### Records for this exercise

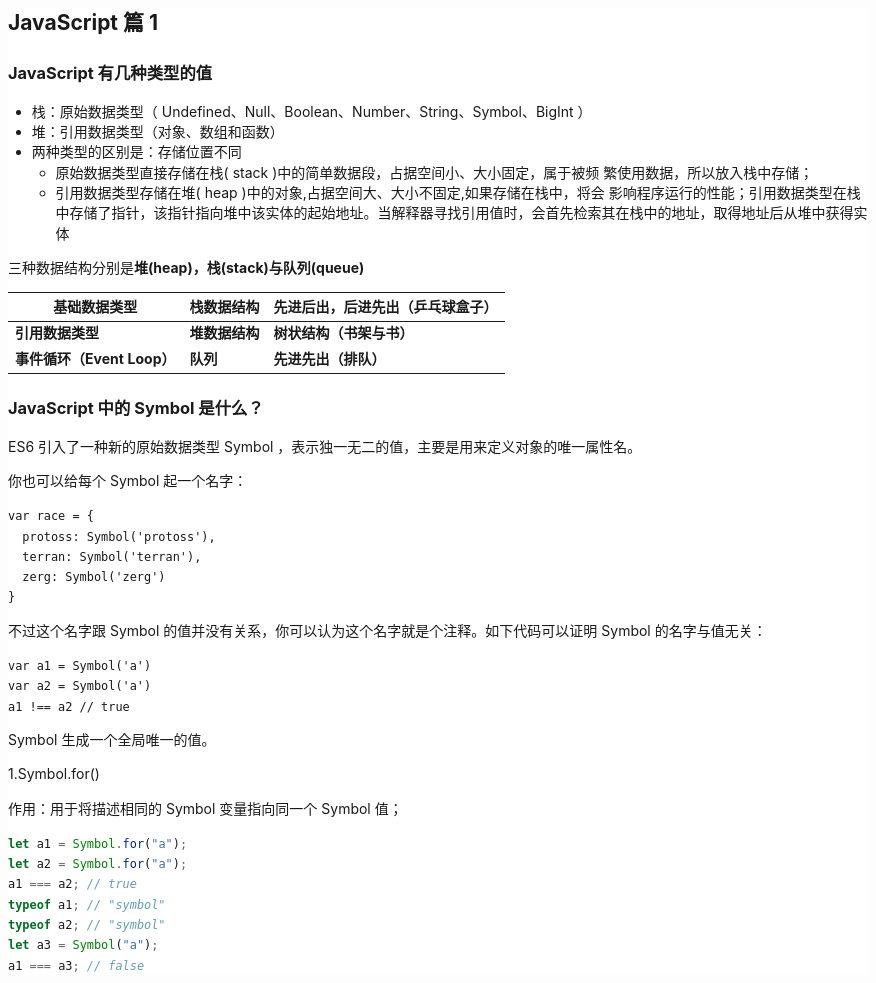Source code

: ## JavaScript 篇 1

### JavaScript 有⼏种类型的值

- 栈：原始数据类型（ Undefined、Null、Boolean、Number、String、Symbol、BigInt ）
- 堆：引⽤数据类型（对象、数组和函数）
- 两种类型的区别是：存储位置不同
  - 原始数据类型直接存储在栈( stack )中的简单数据段，占据空间⼩、⼤⼩固定，属于被频 繁使⽤数据，所以放⼊栈中存储；
  - 引⽤数据类型存储在堆( heap )中的对象,占据空间⼤、⼤⼩不固定,如果存储在栈中，将会 影响程序运⾏的性能；引⽤数据类型在栈中存储了指针，该指针指向堆中该实体的起始地址。当解释器寻找引⽤值时，会⾸先检索其在栈中的地址，取得地址后从堆中获得实体

三种数据结构分别是**堆(heap)，栈(stack)与队列(queue)**

| 基础数据类型               | 栈数据结构     | **先进后出，后进先出**（乒乓球盒子） |
| -------------------------- | -------------- | ------------------------------------ |
| **引用数据类型**           | **堆数据结构** | **树状结构（书架与书）**             |
| **事件循环（Event Loop）** | **队列**       | **先进先出（排队）**                 |

### JavaScript 中的 Symbol 是什么？

ES6 引入了一种新的原始数据类型 Symbol ，表示独一无二的值，主要是用来定义对象的唯一属性名。

你也可以给每个 Symbol 起一个名字：

```text
var race = {
  protoss: Symbol('protoss'),
  terran: Symbol('terran'),
  zerg: Symbol('zerg')
}
```

不过这个名字跟 Symbol 的值并没有关系，你可以认为这个名字就是个注释。如下代码可以证明 Symbol 的名字与值无关：

```text
var a1 = Symbol('a')
var a2 = Symbol('a')
a1 !== a2 // true
```

Symbol 生成一个全局唯一的值。

1.Symbol.for()

作用：用于将描述相同的 Symbol 变量指向同一个 Symbol 值；

```js
let a1 = Symbol.for("a");
let a2 = Symbol.for("a");
a1 === a2; // true
typeof a1; // "symbol"
typeof a2; // "symbol"
let a3 = Symbol("a");
a1 === a3; // false
```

######

▶ Aim of the exercise:
The entries above hold the needed span. Transcribe exactly the lines from the one with "- 栈：原始数据类型（ Undefined、Null、Boolean、Number、String、Symbol、BigInt" to the one with "1.Symbol.for()", both included.

▶ Task output:
- 栈：原始数据类型（ Undefined、Null、Boolean、Number、String、Symbol、BigInt ）
- 堆：引⽤数据类型（对象、数组和函数）
- 两种类型的区别是：存储位置不同
  - 原始数据类型直接存储在栈( stack )中的简单数据段，占据空间⼩、⼤⼩固定，属于被频 繁使⽤数据，所以放⼊栈中存储；
  - 引⽤数据类型存储在堆( heap )中的对象,占据空间⼤、⼤⼩不固定,如果存储在栈中，将会 影响程序运⾏的性能；引⽤数据类型在栈中存储了指针，该指针指向堆中该实体的起始地址。当解释器寻找引⽤值时，会⾸先检索其在栈中的地址，取得地址后从堆中获得实体

三种数据结构分别是**堆(heap)，栈(stack)与队列(queue)**

| 基础数据类型               | 栈数据结构     | **先进后出，后进先出**（乒乓球盒子） |
| -------------------------- | -------------- | ------------------------------------ |
| **引用数据类型**           | **堆数据结构** | **树状结构（书架与书）**             |
| **事件循环（Event Loop）** | **队列**       | **先进先出（排队）**                 |

### JavaScript 中的 Symbol 是什么？

ES6 引入了一种新的原始数据类型 Symbol ，表示独一无二的值，主要是用来定义对象的唯一属性名。

你也可以给每个 Symbol 起一个名字：

```text
var race = {
  protoss: Symbol('protoss'),
  terran: Symbol('terran'),
  zerg: Symbol('zerg')
}
```

不过这个名字跟 Symbol 的值并没有关系，你可以认为这个名字就是个注释。如下代码可以证明 Symbol 的名字与值无关：

```text
var a1 = Symbol('a')
var a2 = Symbol('a')
a1 !== a2 // true
```

Symbol 生成一个全局唯一的值。

1.Symbol.for()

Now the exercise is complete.